Au premier abord, cela ressemble à une page Google. Une page assez nue et une barre de recherche. Vous rentrez vos clés. Vous cliquez. C'est après que c'est différent. C'est après que Xaphir veut nous faire changer notre façon de penser et de rechercher sur Internet. Les résultats seront d'emblée beaucoup plus divers que sur Google et - c'est là, la révolution - pour affiner, vous n'avez pas à retaper un mot-clé dans la barre de recherche : vous allez cocher ou décocher en face des résultats. Vous validez tel résultat si c'est la bonne piste ; vous excluez un résultat si ce n'est pas du tout l'idée.
"Google, basé sur la popularité, passe son temps à orienter et finit par nous enfermer dans une bulle de connaissance", expliquent les concepteurs de Xaphir. Google garde en mémoire nos données personnelles et va filtrer les résultats en fonction de ces datas. À l'inverse, Xaphir (mieux adapté plus tard au mobile) n'enregistre rien et veut nous offrir une page blanche à chaque requête sur Internet.
À l'origine de ce projet, il y a Éric Mathieu, 53 ans. Il est passé par le jeu vidéo et les pronostics sportifs. En 2010, il s'est lancé dans ce projet de moteur de recherche qu'il a mis huit ans à développer. Il a levé 10 millions d'euros. Il emploie désormais 35 personnes au centre d'Épinal. Depuis les bords de la Moselle, il entend conquérir le monde. On n'exagère pas. Il a la foi. "On a tort de nous interdire de penser que c'est possible", assène-t-il.
Son ambition n'est pas de concurrencer Google. Mais Éric Mathieu pense qu'il y a moyen de mordre les mollets de Google, dont le modèle - mots clés, traçabilité, publicité - peut être dépassé. "Je pense que c'est possible. Google est là pour longtemps et pour un temps, mais les empires sont faits pour disparaître", lance-t-il. "Ce que nous souhaitons proposer c'est une alternative, rentrer à l'horizon 2020 dans le top 5 des grands moteurs de recherche, et proposer quelque chose de différent", poursuit-il.

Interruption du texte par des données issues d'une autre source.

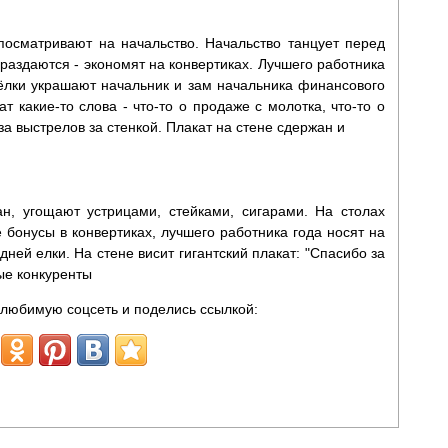
посматривают на начальство. Начальство танцует перед
раздаются - экономят на конвертиках. Лучшего работника
 ёлки украшают начальник и зам начальника финансового
т какие-то слова - что-то о продаже с молотка, что-то о
за выстрелов за стенкой. Плакат на стене сдержан и
н, угощают устрицами, стейками, сигарами. На столах
бонусы в конвертиках, лучшего работника года носят на
дней елки. На стене висит гигантский плакат: "Спасибо за
ые конкуренты
любимую соцсеть и поделись ссылкой: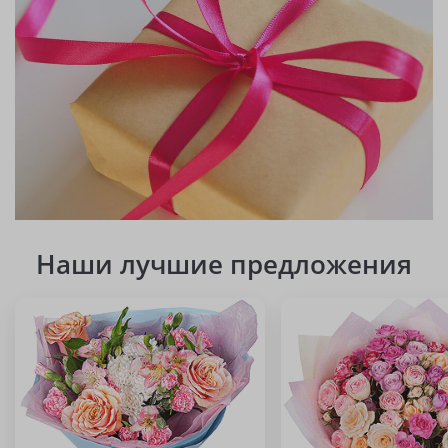
Наши лучшие предложения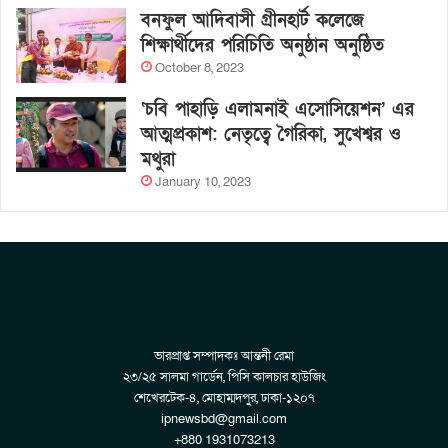
বনফুল আদিবাসী গ্রীনহার্ট কলেজে
শিক্ষার্থীদের পরিচিতি অনুষ্ঠান অনুষ্ঠিত
October 8, 2023
‘চবি পাহাড়ি এলামনাই এসোসিয়েশন’ এর
আত্মপ্রকাশ: নেতৃত্বে গৈরিকা, সুখেশ্বর ও
মথুরা
January 10, 2023
ভারপ্রাপ্ত সম্পাদকঃ আন্তনী রেমা
২৩/২৫ সালমা গার্ডেন, পিসি কালচার হাউজিং
শেখেরটেক-৪, মোহাম্মদপুর, ঢাকা-১২০৭
ipnewsbd@gmail.com
+880 1931073213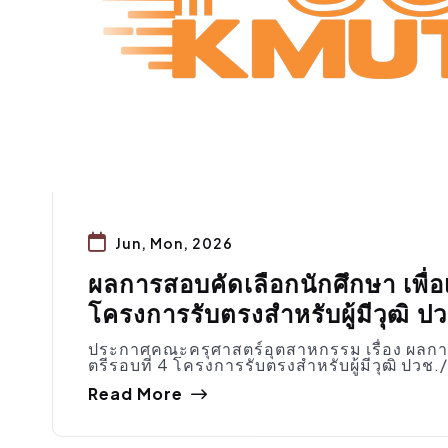
Jun, Mon, 2026
ผลการสอบคัดเลือกนักศึกษา เพื่อ
โครงการรับตรงสําหรับผู้มีวุฒิ 
ประกาศคณะครุศาสตร์อุตสาหกรรม เรื่อง ผลการส
ตรีรอบที่ 4 โครงการรับตรงสําหรับผู้มีวุฒิ ปว
Read More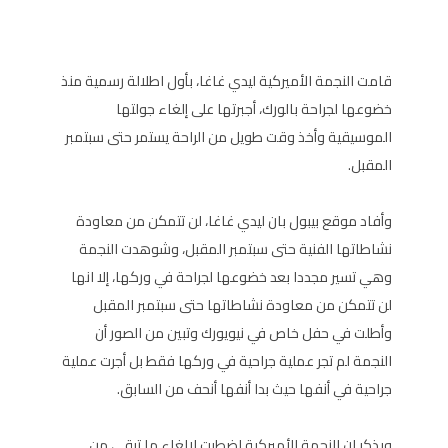
قامت النجمة الأميركية ليدي غاغا، بأول اطلالة رسمية منذ
خضوعها لجراحة بالورك، أجبرتها على إلغاء جولتها
الموسيقية وأخذ وقت طويل من الراحة يستمر حتى سبتمبر
المقبل.
وأفاد موقع بيبول بان ليدي غاغا، لن تتمكن من معاودة
نشاطاتها الفنية حتى سبتمبر المقبل، وشوهدت النجمة
وهي تسير مجددا بعد خضوعها لجراحة في وركها، إلا انها
لن تتمكن من معاودة نشاطاتها حتى سبتمبر المقبل
وأطلت في حفل خاص في نيويورك وتبين من الصور أن
النجمة لم تجر عملية جراحية في وركها فقط بل أجرت عملية
جراحية في أنفها حيث بدا أنفها أنحف من السابق.
ويذكر ان النجمة الأميركية اضطرت لإلغاء ما تبقى من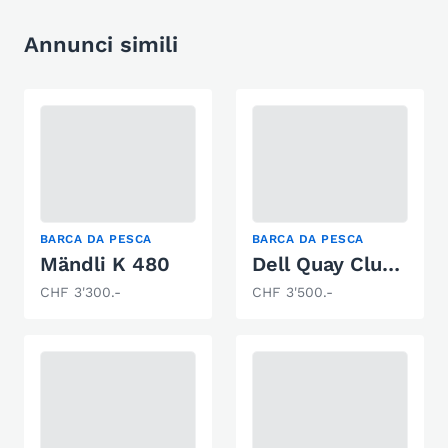
Annunci simili
BARCA DA PESCA
BARCA DA PESCA
Mändli K 480
Dell Quay Clubman 13
CHF 3'300.-
CHF 3'500.-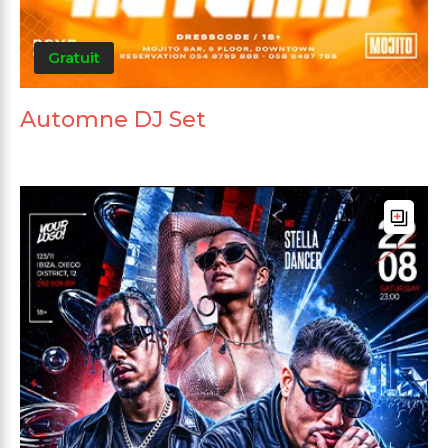
Gratuit
Automne DJ Set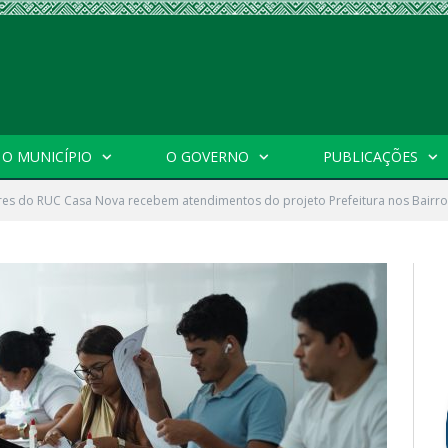
O MUNICÍPIO
O GOVERNO
PUBLICAÇÕES
es do RUC Casa Nova recebem atendimentos do projeto Prefeitura nos Bairro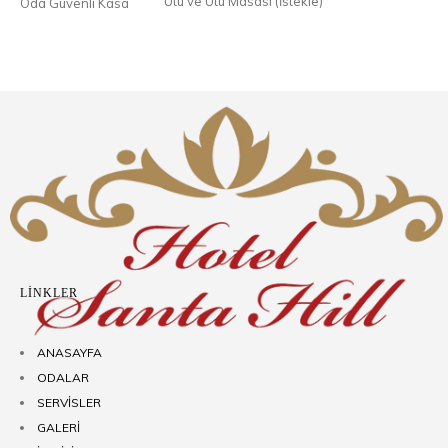
Ütü ve Ütü Masası (İstekle)
Oda Güvenli Kasa
LİNKLER
ANASAYFA
ODALAR
SERVİSLER
GALERİ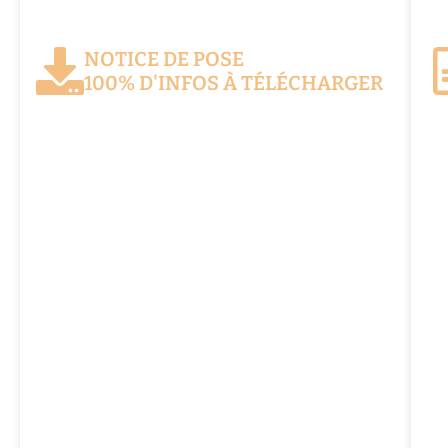
NOTICE DE POSE
100% D'INFOS À TÉLÉCHARGER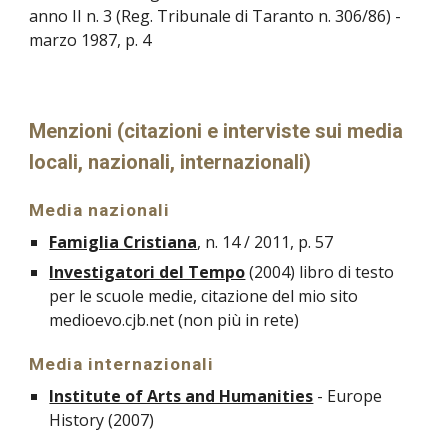
anno II n. 3 (Reg. Tribunale di Taranto n. 306/86) -
marzo 1987, p. 4
Menzioni (citazioni e interviste sui media
locali, nazionali, internazionali)
Media nazionali
Famiglia Cristiana
, n. 14 / 2011, p. 57
Investigatori del Tempo
(2004) libro di testo
per le scuole medie, citazione del mio sito
medioevo.cjb.net (non più in rete)
Media internazionali
Institute of Arts and Humanities
- Europe
History (2007)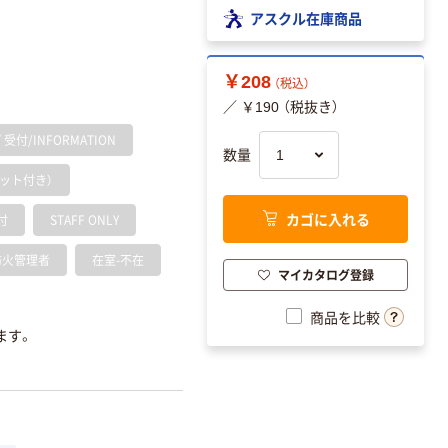
アスクル在庫商品
￥208
（税込）
／ ￥190 （税抜き）
付/INFORMATION
数量
ット付き）
カゴに入れる
付
STAFF ONLY
防火管理者
在室-不在
マイカタログ登録
商品を比較
ます。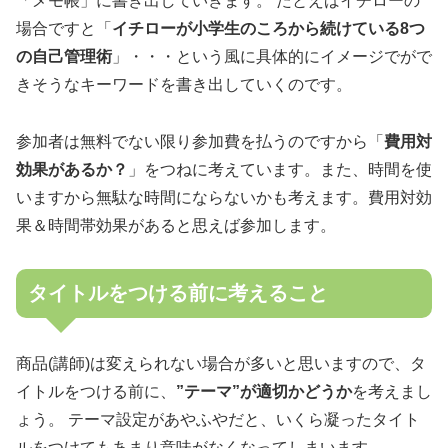
「メモ帳」に書き出していきます。 たとえばイチローの
場合ですと「
イチローが小学生のころから続けている8つ
の自己管理術
」・・・という風に具体的にイメージでがで
きそうなキーワードを書き出していくのです。
参加者は無料でない限り参加費を払うのですから「
費用対
効果があるか？
」をつねに考えています。また、時間を使
いますから無駄な時間にならないかも考えます。費用対効
果＆時間帯効果があると思えば参加します。
タイトルをつける前に考えること
商品(講師)は変えられない場合が多いと思いますので、タ
イトルをつける前に、
”テーマ”が適切かどうか
を考えまし
ょう。 テーマ設定があやふやだと、いくら凝ったタイト
ルをつけてもあまり意味がなくなってしまいます。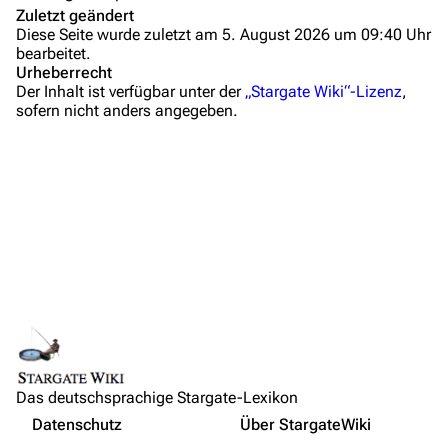
Zuletzt geändert
Letzte Änderungen
Diese Seite wurde zuletzt am 5. August 2026 um 09:40 Uhr
bearbeitet.
FAQ
Urheberrecht
Der Inhalt ist verfügbar unter der
„Stargate Wiki“-Lizenz
,
Wiki-Diskussion
sofern nicht anders angegeben.
Anfragen
Administrations-Übersicht
Löschantrag
Vandalismus melden
Technik-Zentrale
Admin-Anfragen
Links auf diese Seite
Bot-Anfragen
Änderungen an verlinkten Seiten
Das deutschsprachige Stargate-Lexikon
Druckversion
Kontakt
Nicht angemeldet
Datenschutz
Über StargateWiki
Permanenter Link
Übersicht
Ihre IP-Adresse wird öffentlich sichtbar sein, wenn Sie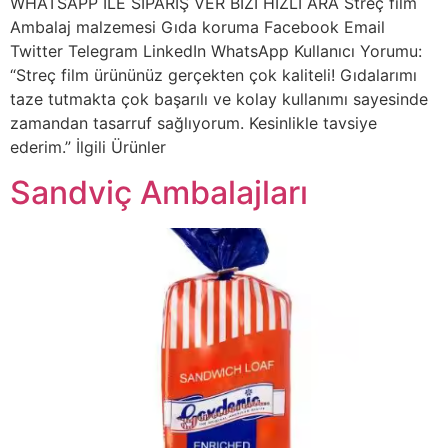
WHATSAPP İLE SİPARİŞ VER BİZİ HIZLI ARA Streç film
Ambalaj malzemesi Gıda koruma Facebook Email
Twitter Telegram LinkedIn WhatsApp Kullanıcı Yorumu:
“Streç film ürününüz gerçekten çok kaliteli! Gıdalarımı
taze tutmakta çok başarılı ve kolay kullanımı sayesinde
zamandan tasarruf sağlıyorum. Kesinlikle tavsiye
ederim.” İlgili Ürünler
Sandviç Ambalajları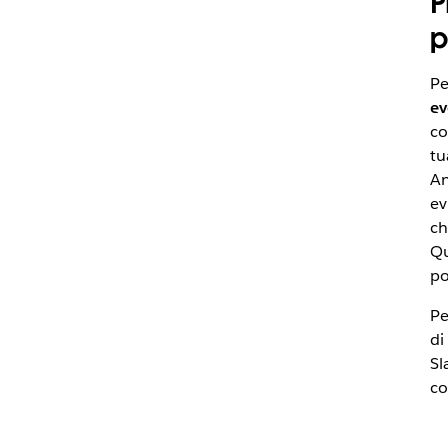
P
p
Pe
ev
co
tu
An
ev
ch
Qu
po
Pe
di
Sl
co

Google est là pour longtemps, mais les empires sont faits pour disparaître
Éric Mathieu, concepteur de Xaphir
"J'espère que demain, des parents diront à leurs enfants : 'Ne va pas chez Google, va chez Xaphir, tu en sortiras moins idiot, tu vas apprendre des choses'. L'expérience utilisateur de Xaphir, parce qu'elle est ludique et enrichissante, fera que beaucoup de jeunes vont s'en emparer progressivement", affirme Éric Mathieu. "Cela prendra le temps, il faudra un peu de patience", prévient-il.
2020 pour être dans les cinq premiers moteurs de recherche du monde. On peut être attendre sans souci, ce n'est même pas un quinquennat. Mais il y a encore du travail. Xaphir donne honnêtement peu de résultats pour l'instant, car le site est encore en train d'"aspirer" le web.
L'initiative a au moins le mérite de nous faire réfléchir à l'hégémonie de Google. Le moteur américain imprègne notre quotidien. "Googleliser" est devenu un verbe. Comme si, pour rechercher sur Internet, il n’y avait qu'une seule solution. Pour preuve : 95% des requêtes passent par Google en France, ne laissant donc que des miettes à un site alternatif comme Qwant. Aux États-Unis, on est à 65% pour Google, contre 33% pour Bing. Même les Américains n'osent pas donner à l’ogre Google autant de pouvoir.
Le moteur de recherche collectant nos données, déterminant aujourd'hui notre quotidien, nos achats, nos choix, notre vision du monde : c'est devenu un enjeu de souveraineté pour un pays. Les Chinois et les Russes l'ont d’ailleurs très bien compris. Ils ont fait démarrer des moteur contre-pouvoirs. Pékin a laissé exploser le site chinois Baidu qui écrase Google. Moscou a poussé le moteur de recherche Yandexqui, aujourd'hui, représente trois-quarts des recherche Internet en Russie.